2. Problem Situation
This situation is defined wherein something has gone wrong or an unknown cause has produced some undesired effect.
– Strategy is to FIND
Focus on the problem
Identify what is and is not
Narrow possible causes
Determine true cause
– This requires analysis of relevant data to evaluate possible causes and determine true cause.
3. Decision Situation
The situation requires you to opt one course of action or solution among several possible options.
– The strategy is to SELECT
State the decision
Establish and classify objectives
Trust your work—pick a winner!
– This requires selection of the best possible option after evaluating options against criteria and then considering risks.

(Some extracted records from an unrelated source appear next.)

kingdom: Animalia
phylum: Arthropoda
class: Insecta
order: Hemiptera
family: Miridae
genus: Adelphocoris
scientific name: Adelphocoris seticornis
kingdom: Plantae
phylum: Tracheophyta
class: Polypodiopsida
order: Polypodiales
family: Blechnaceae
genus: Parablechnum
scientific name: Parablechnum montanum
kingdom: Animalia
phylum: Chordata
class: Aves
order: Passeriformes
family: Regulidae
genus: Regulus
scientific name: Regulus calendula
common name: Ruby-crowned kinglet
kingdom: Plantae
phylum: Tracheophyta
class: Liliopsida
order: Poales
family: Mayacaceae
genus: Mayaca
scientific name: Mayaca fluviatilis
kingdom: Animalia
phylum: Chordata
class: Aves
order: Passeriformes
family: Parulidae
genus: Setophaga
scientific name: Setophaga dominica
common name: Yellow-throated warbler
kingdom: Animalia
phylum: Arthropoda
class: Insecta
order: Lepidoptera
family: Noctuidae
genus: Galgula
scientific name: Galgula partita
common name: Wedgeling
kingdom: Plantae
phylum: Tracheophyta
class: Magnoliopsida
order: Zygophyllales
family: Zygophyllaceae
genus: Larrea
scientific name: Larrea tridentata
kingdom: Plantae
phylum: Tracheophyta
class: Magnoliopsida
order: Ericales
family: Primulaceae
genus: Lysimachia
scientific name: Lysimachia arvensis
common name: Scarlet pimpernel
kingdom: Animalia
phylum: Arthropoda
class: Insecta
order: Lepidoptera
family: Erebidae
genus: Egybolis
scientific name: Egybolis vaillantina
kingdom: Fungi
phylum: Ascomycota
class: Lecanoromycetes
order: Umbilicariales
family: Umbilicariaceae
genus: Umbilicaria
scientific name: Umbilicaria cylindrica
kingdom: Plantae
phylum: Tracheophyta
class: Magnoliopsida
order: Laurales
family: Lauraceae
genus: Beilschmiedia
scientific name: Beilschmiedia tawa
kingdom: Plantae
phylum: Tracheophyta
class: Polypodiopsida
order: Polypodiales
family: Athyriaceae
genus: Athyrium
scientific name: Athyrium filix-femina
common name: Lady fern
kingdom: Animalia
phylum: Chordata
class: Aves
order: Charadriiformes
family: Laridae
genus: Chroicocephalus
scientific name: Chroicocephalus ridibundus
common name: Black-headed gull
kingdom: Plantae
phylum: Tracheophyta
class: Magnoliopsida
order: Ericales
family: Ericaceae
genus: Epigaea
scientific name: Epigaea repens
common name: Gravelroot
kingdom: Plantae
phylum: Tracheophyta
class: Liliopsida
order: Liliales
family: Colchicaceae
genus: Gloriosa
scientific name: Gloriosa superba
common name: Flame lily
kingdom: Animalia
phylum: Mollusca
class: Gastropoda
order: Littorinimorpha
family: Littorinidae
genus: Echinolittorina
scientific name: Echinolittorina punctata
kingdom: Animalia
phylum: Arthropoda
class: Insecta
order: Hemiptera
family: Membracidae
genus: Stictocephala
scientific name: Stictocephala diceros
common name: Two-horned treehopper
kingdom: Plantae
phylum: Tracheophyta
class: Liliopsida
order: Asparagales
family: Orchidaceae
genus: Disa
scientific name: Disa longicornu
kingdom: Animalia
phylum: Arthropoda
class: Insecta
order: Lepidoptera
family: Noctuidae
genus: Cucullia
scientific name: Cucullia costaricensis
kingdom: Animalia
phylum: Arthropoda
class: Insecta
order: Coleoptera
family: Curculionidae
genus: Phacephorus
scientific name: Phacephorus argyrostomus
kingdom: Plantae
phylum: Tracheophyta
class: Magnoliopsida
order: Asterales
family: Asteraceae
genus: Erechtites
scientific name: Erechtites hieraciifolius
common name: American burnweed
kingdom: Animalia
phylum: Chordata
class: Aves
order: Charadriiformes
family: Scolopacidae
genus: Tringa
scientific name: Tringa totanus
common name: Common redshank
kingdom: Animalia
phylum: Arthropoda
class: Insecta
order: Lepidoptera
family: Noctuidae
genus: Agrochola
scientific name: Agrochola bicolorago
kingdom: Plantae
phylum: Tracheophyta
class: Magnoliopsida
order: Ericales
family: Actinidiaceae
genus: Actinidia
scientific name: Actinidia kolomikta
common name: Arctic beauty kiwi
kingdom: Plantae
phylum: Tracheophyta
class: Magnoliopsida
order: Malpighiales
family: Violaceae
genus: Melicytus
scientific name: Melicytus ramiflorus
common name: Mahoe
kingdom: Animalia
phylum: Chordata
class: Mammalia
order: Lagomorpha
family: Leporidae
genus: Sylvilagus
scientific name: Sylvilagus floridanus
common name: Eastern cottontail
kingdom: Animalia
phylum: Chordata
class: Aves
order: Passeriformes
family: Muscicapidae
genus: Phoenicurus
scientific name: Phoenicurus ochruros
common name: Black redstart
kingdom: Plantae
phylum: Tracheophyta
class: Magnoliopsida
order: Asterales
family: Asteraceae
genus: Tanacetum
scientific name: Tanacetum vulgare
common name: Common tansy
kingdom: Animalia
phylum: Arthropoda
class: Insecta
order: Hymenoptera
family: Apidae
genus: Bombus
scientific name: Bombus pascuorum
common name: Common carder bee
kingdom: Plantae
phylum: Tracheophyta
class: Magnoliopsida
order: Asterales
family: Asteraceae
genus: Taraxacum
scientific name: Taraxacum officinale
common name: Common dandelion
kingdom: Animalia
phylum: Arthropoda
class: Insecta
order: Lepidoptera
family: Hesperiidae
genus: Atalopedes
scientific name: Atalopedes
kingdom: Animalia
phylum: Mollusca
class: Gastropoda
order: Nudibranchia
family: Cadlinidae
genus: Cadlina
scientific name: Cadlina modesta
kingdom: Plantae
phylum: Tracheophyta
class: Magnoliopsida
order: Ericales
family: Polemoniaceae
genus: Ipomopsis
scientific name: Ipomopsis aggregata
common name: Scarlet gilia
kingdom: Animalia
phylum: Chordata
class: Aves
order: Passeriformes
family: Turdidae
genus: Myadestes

4. Implementation Situation
The situation is defined where there are upcoming plans, changes, and actions will be implemented.
-The strategy is to PLAN.
Predict potential problems
List likely causes
Agree on preventive actions
Note contingent actions
-This requires Identification of actions needed for successful implementation after identifying potential problems and how to handle them.
To understand these strategies better I suggest you to go through the practical examples of these being practiced by educators that highlights the complete course of action and the results derived.
Another recommended read is by TeachThought on “Strategies To Help Students Ask Great Questions”.
Hop on to this link for some other amazing strategies that can help you with making sure that your students develop the habit of asking smart question. This list mentions of some easy, kick start strategies that will be easier to implement.
And the last golden tip is to REFLECT. It is essential that students reflect on their questions or other practices as to improve every day. So educators make sure you make them understand the importance of the same.
What is your take on the art of questioning?